Exterior shot of the London Stock Exchange
The growth of passive investing is a global trend © Chris Ratcliffe/Bloomberg

Beating the stock market by “active” investing is no longer the focus for many investors. Instead, investing in a passive or tracker fund, which follows a stock market index and delivers returns in line with the market average, has become the norm.

But are you too passive about your passives? If you’ve ignored them for a few years, your chosen investments might carry higher fees than they need to. With a little effort, you can power up your performance.  

In the UK, retail investment platforms reported that Isa season in 2023 — around March and April — was well and truly owned by tracker funds. And the passive fund industry continues to advance on to the turf of active managers. Nine out of the 10 most popular funds bought by AJ Bell’s investors in the first half of 2023 were passive.

Analysts at the platform have speculated that these recent inflows might be investors nudging gently into a rocky market, biding their time before finding better opportunities. But I think it’s more of an entrenched pattern.

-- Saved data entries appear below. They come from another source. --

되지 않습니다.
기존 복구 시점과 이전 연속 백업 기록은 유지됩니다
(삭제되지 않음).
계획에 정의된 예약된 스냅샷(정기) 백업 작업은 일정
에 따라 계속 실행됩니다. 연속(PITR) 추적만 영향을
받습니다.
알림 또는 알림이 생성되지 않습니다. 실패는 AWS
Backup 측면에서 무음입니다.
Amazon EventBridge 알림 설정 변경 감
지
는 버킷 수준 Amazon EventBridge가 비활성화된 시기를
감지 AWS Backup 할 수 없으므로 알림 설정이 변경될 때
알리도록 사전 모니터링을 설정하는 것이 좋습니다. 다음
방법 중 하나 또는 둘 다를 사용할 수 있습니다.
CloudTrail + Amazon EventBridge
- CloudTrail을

The latest data from the IA, which represents the fund management industry, found tracker funds received net retail inflows of £272mn in June 2023, taking their overall share of industry funds under management to 21 per cent.

The growth of passive investing is a global trend. In 2022, indexed vehicles recorded inflows of $747bn globally, while their actively managed counterparts shed $1.27tn. Passive funds managed to increase their share of the global market by 2.3 per cent to 38 per cent, according to Morningstar Direct data.

Passive investing is definitely the easy way to invest — long beloved of buy and hold “armchair” investors, who like to let their investments compound over the years. But I think more investors who are approaching retirement and have built assets of considerable value may want to reduce risk in their portfolios. And tracking an index reduces the risk that a portfolio manager makes the wrong call.

There’s also a growing body of academic evidence, which you can see helpfully collated at the Evidence-Based Investor blog, supporting the view that passive investing is the best way to go about it. For example, Morningstar’s research on funds that focus on the US equity market found that only 23 per cent of active managers outperformed their passive counterparts from 2010 to 2020.

Even if you still want to take a punt on active management in a bid to beat the stock market, you’re likely to be holding a decent chunk of your portfolio in trackers. So how can you get that working better for you?

First, if you haven’t looked at what’s available for a few years, consider the recent expansion of index funds.

Following what other passive investors are finding and buying is always interesting — it’s worth looking at popular passive funds on the three major UK retail investment platforms. Hargreaves Lansdown customers are still buying Legal & General products, probably due to the discounts that HL negotiates on that provider’s fees, while at AJ Bell and Interactive Investor, Vanguard and iShares products dominate.

I’d also look at exchange traded funds (ETFs), which track indices and often come with lower fees than index funds, while trading like shares. In 2022, 23 per cent of all fund launches were in ETFs, up from only 5 per cent in 2016, according to analysis from consultants Oliver Wyman.

A lot of ETF launches have been in thematic products that follow niche sectors. I’d be wary of chasing these new technologies as consumers may benefit but investors often don’t. If you’re going down that route, it can start to feel like active management again.

But if you chose to invest a few years back in a focused passive fund that was popular at the time, for example, China or another emerging market, it might be another reason to look again at your portfolio and reassess the overall balance and the wisdom of that earlier decision. 

I’d consider newer low-cost rivals to traditional tracker funds. If you want to follow a global, US or UK equity index, which is all that many buy-and-hold investors want, there’s also a cheap ETF for that. For example, the SSGA SPDR MSCI World UCITS ETF tracks the MSCI World index for an ongoing charge of 0.12 per cent, while the Xtrackers S&P 500 UCITS ETF tracks the S&P 500 index of US stocks for 0.06 per cent.

The point is that if the passive fund that you chose on your platform 15 years ago seemed good value then, it might not be today. Even some products launched 10 years ago don’t compete on price. And there are still a few excruciatingly expensive legacy products around.

The biggest offender I could find is the L&G Tracker Trust CTF, which launched in 1999 and in 2023 still has an eye-watering ongoing charge of 1.56 per cent for the £1.3bn invested in the fund. As a child trust fund product, this hurts — the children invested in it are getting a very poor deal.

Cost may not be everything, but when it comes to passive investing it’s a key consideration.

The AJ Bell Manager versus Machine report found the most costly UK tracker fund is 21 times more expensive than its cheapest counterpart. It calculates an investor switching £10,000 from the former to the latter would be £6,627 better off after 20 years, assuming a 7 per cent gross annual growth rate.

For investors with more at stake, not switching to a better priced product can mean missing out on life-changing sums. Remember that although the price difference may look minimal, it can quickly escalate, so the time to act is always now.